Neue Digitalisierungsprojekte zum Ersten Weltkrieg
Markus Pöhlmann
Aufsatz
Veröffentlicht am: 
17. November 2014

Jahrestage können auch ganz praktische Erträge für die historische Forschung zeitigen. Anlässlich des Jahrhundertdenkens an den Beginn des Ersten Weltkrieges sind 2014 zwei interessante Digitalisierungsprojekte zum Abschluss gekommen.

So hat die Oberösterreichische Landesbibliothek in Linz das vom Reichsarchiv in Potsdam und dessen Nachfolgeinstituten 1925-56 herausgegebene Reihenwerk „Der Weltkrieg 1914-1918“ digitalisiert. Außerdem steht dort nun auch das 1931-48 vom Wiener Kriegsarchiv publizierte Pendant „Österreich-Ungarns letzter Krieg 1914-1918“ zur Verfügung. Beide Reihenwerke bilden bis heute Grundlagenwerke für die operationsgeschichtlichen Forschungen zum Ersten Weltkrieg. Aufgrund des Umfangs von 14 bzw. sieben Bänden war man bislang auf eine Bibliotheksrecherche angewiesen. Im deutschen Fall liegt die Bedeutung des „Weltkriegswerkes“ zusätzlich in seiner Rolle als Ersatzüberlieferung, da ein großer Teil der zu Grunde liegenden Primärquellen im Zweiten Weltkrieg zerstört wurden.

Der Dokumentenserver bietet die Möglichkeit zur Ansicht und zum Download als PDF. Die ebenfalls gescannten Karten und Skizzen sind hervorragend dargestellt, lassen sich zusätzlich vergrößern und sind einzeln herunter zu laden. Beim deutschen Reihenwerk fehlt bislang leider der Anlagenband zu „Kriegsrüstung und Kriegswirtschaft“. Allerdings sind auch die sehr seltenen und momentan noch nicht gemeinfreien Bände für die Kriegsjahre 1917 (Bd. 13) und 1918 (Bd. 14, einschließlich Anlagen) verfügbar. Neben den genannten amtlichen Reihenwerken finden sich auf dem Server außerdem die bekannten Reihe „Schlachten des Weltkrieges“ und „Der Große Krieg in Einzeldarstellungen“.

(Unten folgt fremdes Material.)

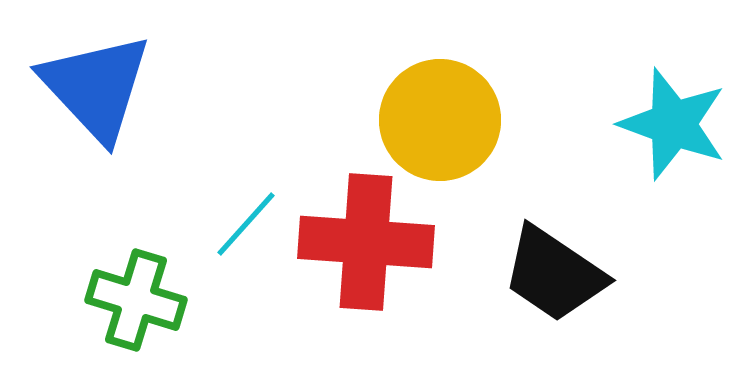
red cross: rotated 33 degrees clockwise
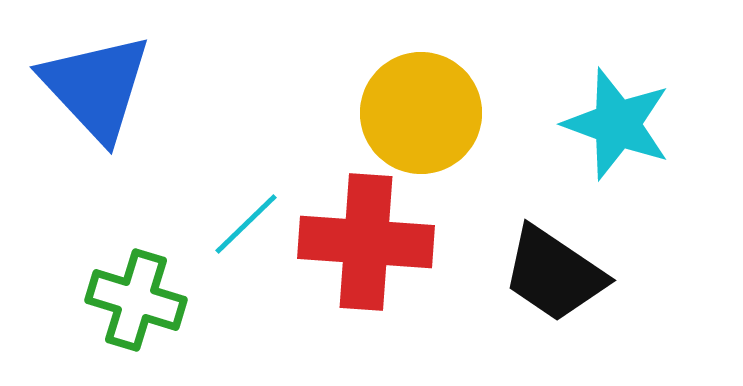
yellow circle: moved 19 px left, 7 px up
cyan star: moved 56 px left
cyan line: rotated 4 degrees clockwise
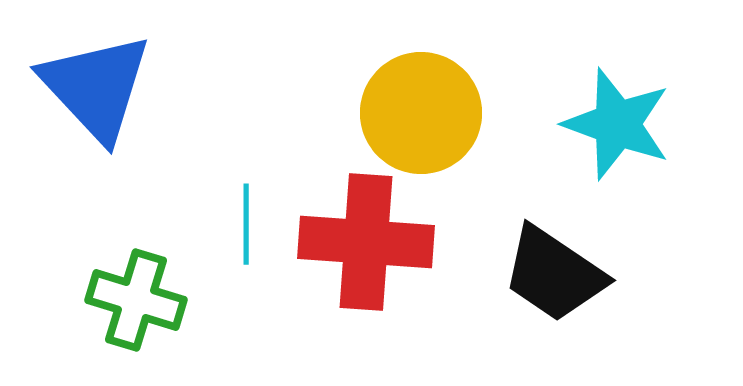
cyan line: rotated 46 degrees counterclockwise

Trotz der aktuellen diplomatischen und wissenschaftspolitischen Eiszeit ist diesen Sommer auch ein 2011 begonnenes deutsch-russisches Digitalisierungsprojekt online gegangen. Im Rahmen einer Zusammenarbeit zwischen der Föderalen Archivagentur der Russischen Föderation, dem Verteidigungsministerium der Russischen Föderation, der Russischen Historischen Gesellschaft und dem Deutsche Historische Institut in Moskau wurden zwei Konvolute aus deutschen Beuteakten veröffentlicht, die die Rote Armee 1945 nach der Sowjetunion verbracht hatte Dabei handelt es sich einmal um eine Dokumentensammlung der deutschen Geheimpolizeien und Nachrichtendienste aus den Jahren 1912-45, die sich im Russischen Staatsarchiv für sozialpolitische Geschichte befindet (RGASPI, Bestand 458, Findbuch 9). Der zweite Bestand ist militärgeschichtlich interessanter. Hier handelt es sich um ein Konvolut aus deutschen Weltkriegsakten der Jahre 1914-18, die aus dem Zentralarchiv des Verteidigungsministeriums der Russischen Föderation stammen (CAMO, Bestand 500, Findbuch 12519). Unter den über 400 Akteneinheiten finden sich Splitter von Truppenakten, Unterlagen der Eisenbahnabteilung des Großen Generalstabes vor 1914, Material zu den deutschen Festungen Metz, Königsberg sowie der Feste Lötzen, zur schweren Artillerie während der Kämpfe um Verdun sowie nachrichtendienstliches Material (Akten einzelner Nachrichtenoffiziere bei den Armeen sowie Lagekarten der Generalstabsabteilung Fremde Heere).

Der Bestand ist professionell erschlossen und in sehr guter Qualität gescannt. Ein Download ist hier nur für die einzelne Seite, nicht aber für den gesamten Band möglich. Die Website ist dreisprachig aufgebaut (Russisch, Deutsch und Englisch). Man kann nur hoffen, dass dieses bedeutende wissenschaftliche Kooperationsprojekt weiter politische und finanzielle Förderung erfährt und namentlich auch auf die Bestände des Zentrums zur Aufbewahrung für historisch-dokumentarische Sammlungen, das ehemalige Sonderarchiv, erweitert wird.